David collaborates widely and is internationally recognised as one of the principal authorities on advancing understanding of immunological responses for parasites in veterinary animals. He is regularly invited to present at international conferences/universities and publishes in the highest impact journals of his field. In recognition of his broad international reputation, in 2007 he was invited to join the Club Melbourne Ambassador program by the Victorian Premier, to assist in raising the scientific profile of Australia and in securing major international events.

Key research outcomes include the development of in vitro culture systems for Fasciola, and the first and only demonstration and identification of an immunological killing mechanism against Fasciola.. He is also leading research in the international community on novel helminth resistance mechanisms in production animals from developing countries, which have coevolved with pathogenic parasites, allowing survival even in the presence of high parasite transmission. In particular, David discovered a novel resistance mechanism against the blood feeding nematode, H. contortus, in a native breed of sheep, indigenous to the Canary Islands and demonstrated an immunological basis of resistance against liver fluke in an Indonesian sheep breed. These studies are making significant advancements in our understanding of parasite resistance by production animals and will be critical to the development of efficacious vaccines and new drugs. More recent work has seen David trialing a native antigen vaccine against H. contortus in both Australia and the Canary Islands and developing of a vaccine device against the influenza virus.

David has published >90 research articles, book chapters and conference proceedings and has successfully obtained research funding totaling ~$3M, from a range of organisations including ACIAR, NHMRC, Meat and Livestock Australia (MLA), Australian Wool Innovation (AWI) and Pfizer Animal Health Ltd.  This includes a 4 year project as sole Chief Investigator in the Sheep Genomic Program, a $30M MLA/AWI initiative with 11 leading research organisations in Australia and New Zealand, which generated resources and new technologies to allow a rapid advancement in our understanding of parasite resistance and control. As a leading international researcher, David has also mentored over 30 emerging scientists from developing countries in his laboratories as he feels this is critical to science development in these countries. This includes students from China, India, Bangladesh, South America, Spain, Thailand, Sudan, Peru, the Philippines, Iraq, Nepal and Iran. He has also mentored over 25 PhD students to completion, the majority being from developing countries.

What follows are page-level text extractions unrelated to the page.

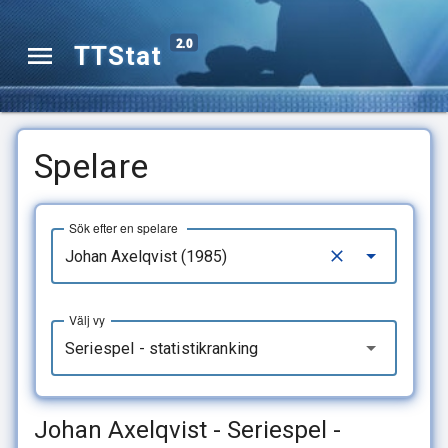
2.0
TTStat
Spelare
Sök efter en spelare
Välj vy
Seriespel - statistikranking
Johan Axelqvist - Seriespel -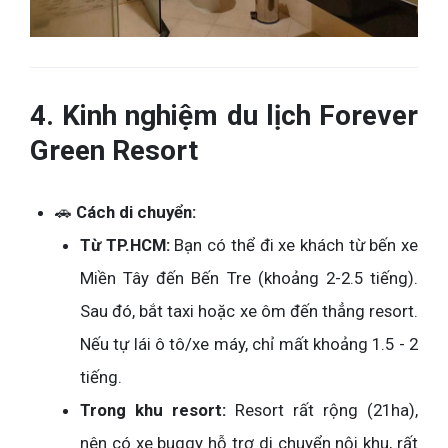
4. Kinh nghiệm du lịch Forever
Green Resort
🚗
Cách di chuyển:
Từ TP.HCM:
Bạn có thể đi xe khách từ bến xe
Miền Tây đến Bến Tre (khoảng 2-2.5 tiếng).
Sau đó, bắt taxi hoặc xe ôm đến thẳng resort.
Nếu tự lái ô tô/xe máy, chỉ mất khoảng 1.5 - 2
tiếng.
Trong khu resort:
Resort rất rộng (21ha),
nên có xe buggy hỗ trợ di chuyển nội khu, rất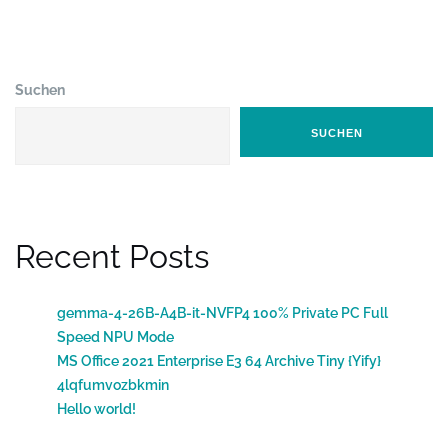
Suchen
SUCHEN
Recent Posts
gemma-4-26B-A4B-it-NVFP4 100% Private PC Full
Speed NPU Mode
MS Office 2021 Enterprise E3 64 Archive Tiny {Yify}
4lqfumvozbkmin
Hello world!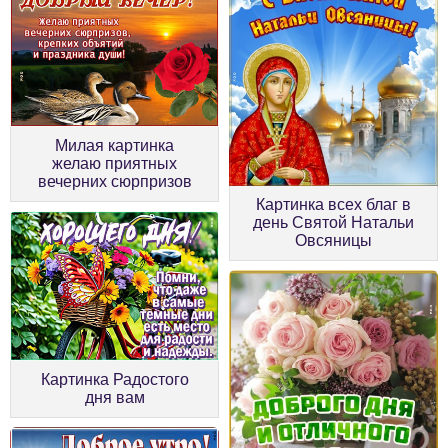
Милая картинка
желаю приятных
вечерних сюрпризов
Картинка всех благ в
день Святой Натальи
Овсяницы
Картинка Радостого
дня вам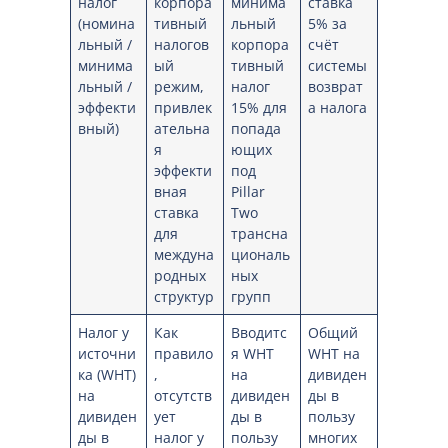
налог
корпора
минима
ставка
(номина
тивный
льный
5% за
льный /
налогов
корпора
счёт
минима
ый
тивный
системы
льный /
режим,
налог
возврат
эффекти
привлек
15% для
а налога
вный)
ательна
попада
я
ющих
эффекти
под
вная
Pillar
ставка
Two
для
трансна
междуна
циональ
родных
ных
структур
групп
Налог у
Как
Вводитс
Общий
источни
правило
я WHT
WHT на
ка (WHT)
,
на
дивиден
на
отсутств
дивиден
ды в
дивиден
ует
ды в
пользу
ды в
налог у
пользу
многих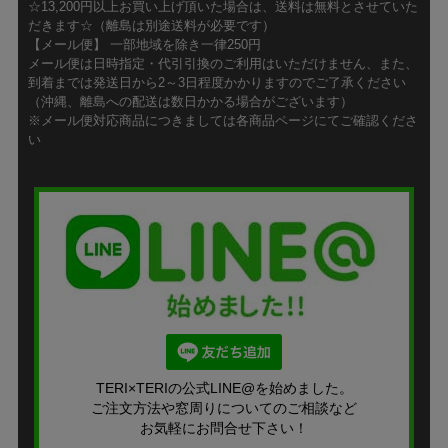
☆13,200円以上お買い上げ頂いた場合は、送料は無料とさせていた
だきます☆（離島は別途送料が必要です）
【メール便】 一部地域を除き一律250円
メール便は日時指定・代引引換のご利用はいただけません、また、
到着までは発送日から2～3日程度かかりますのでご了承ください
（沖縄、離島への配送は数日かかる場合がございます）
※メール便対応商品につきましては各商品ページにてご確認くださ
い
TERI×TERIの公式LINE@を始めました。
ご注文方法や窓周りについてのご相談など
お気軽にお問合せ下さい！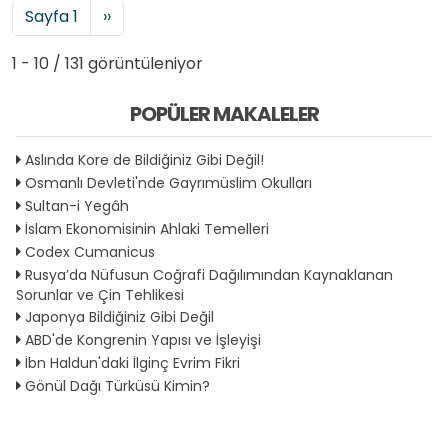
Sayfalama
Sonraki sayfa
Sayfa 1
››
1 - 10 / 131 görüntüleniyor
POPÜLER MAKALELER
Aslında Kore de Bildiğiniz Gibi Değil!
Osmanlı Devleti'nde Gayrımüslim Okulları
Sultan-i Yegâh
İslam Ekonomisinin Ahlaki Temelleri
Codex Cumanicus
Rusya’da Nüfusun Coğrafi Dağılımından Kaynaklanan
Sorunlar ve Çin Tehlikesi
Japonya Bildiğiniz Gibi Değil
ABD'de Kongrenin Yapısı ve İşleyişi
İbn Haldun'daki İlginç Evrim Fikri
Gönül Dağı Türküsü Kimin?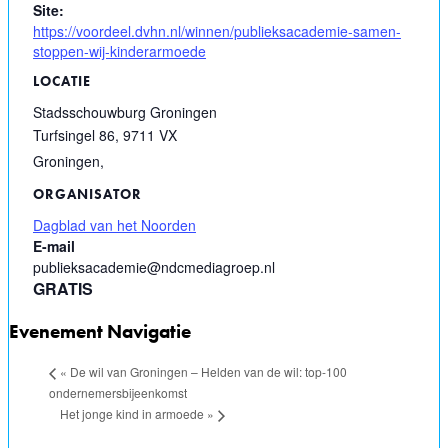
Site:
https://voordeel.dvhn.nl/winnen/publieksacademie-samen-
stoppen-wij-kinderarmoede
LOCATIE
Stadsschouwburg Groningen
Turfsingel 86, 9711 VX
Groningen
,
ORGANISATOR
Dagblad van het Noorden
E-mail
publieksacademie@ndcmediagroep.nl
GRATIS
Evenement Navigatie
«
De wil van Groningen – Helden van de wil: top-100
ondernemersbijeenkomst
Het jonge kind in armoede
»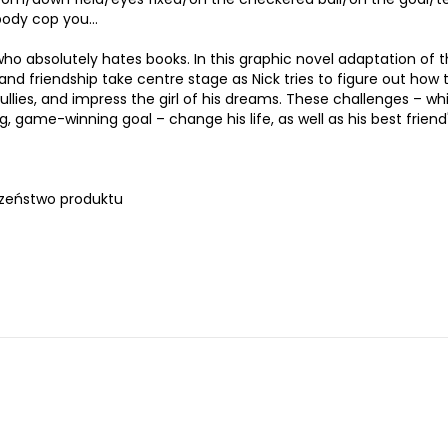
obody cop you…
ho absolutely hates books. In this graphic novel adaptation of 
 and friendship take centre stage as Nick tries to figure out how 
ullies, and impress the girl of his dreams. These challenges – wh
 game-winning goal – change his life, as well as his best friend'
zeństwo produktu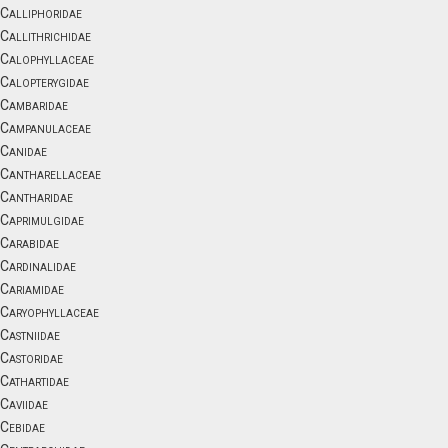
Calliphoridae
Callithrichidae
Calophyllaceae
Calopterygidae
Cambaridae
Campanulaceae
Canidae
Cantharellaceae
Cantharidae
Caprimulgidae
Carabidae
Cardinalidae
Cariamidae
Caryophyllaceae
Castniidae
Castoridae
Cathartidae
Caviidae
Cebidae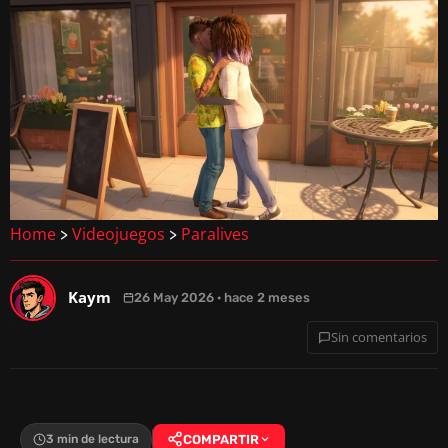
Home
Videojuegos
Paralives
>
>
Kaym
26 May 2026 · hace 2 meses
Sin comentarios
3 min de lectura
COMPARTIR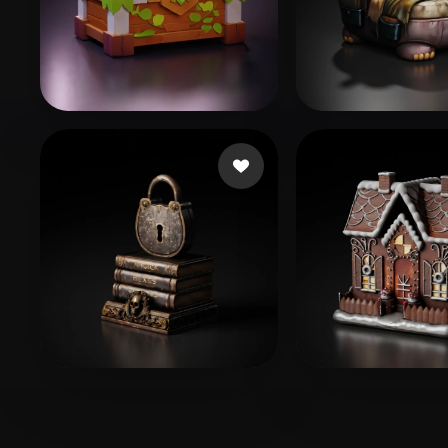
Csvsgsvd Hhsvdhd
82 me gusta
Icha Icha
30 me
perrydies
29 me gusta
Games CarrotP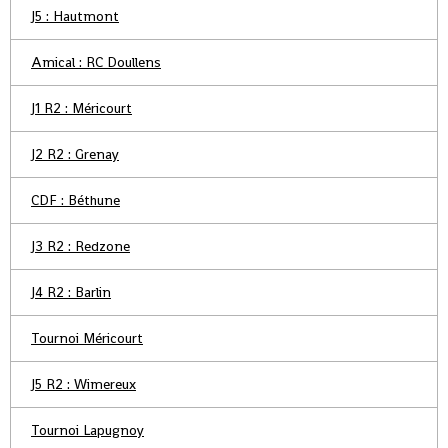
J5 : Hautmont
Amical : RC Doullens
J1 R2 : Méricourt
J2 R2 : Grenay
CDF : Béthune
J3 R2 : Redzone
J4 R2 : Barlin
Tournoi Méricourt
J5 R2 : Wimereux
Tournoi Lapugnoy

David has also been a very active member of the ASP and served as President Elect and President from 2004-2006 and Executive Secretary from 2013-2015. During his presidency in 2006, he coordinated and led a successful bid for ICOPA 2010 in Melbourne and was elected as co-chair for this international conference (with Professor Alan Cowman). Since 2014, he has been the Executive Secretary of the World Federation for Parasitologists. This is an international board with overarching responsibility for promoting international parasitology and is the umbrella organisation that all substantial international parasitology societies are members of. The society solicits international governmental, political and scientific promotion through various activities. It also governs the organisation of the ICOPA congresses.

In view of his outstanding contributions to science, parasitology and the society, Professor David Piedrafita is an extremely worthy recipient of the title, Fellow of the Australian Society for Parasitology.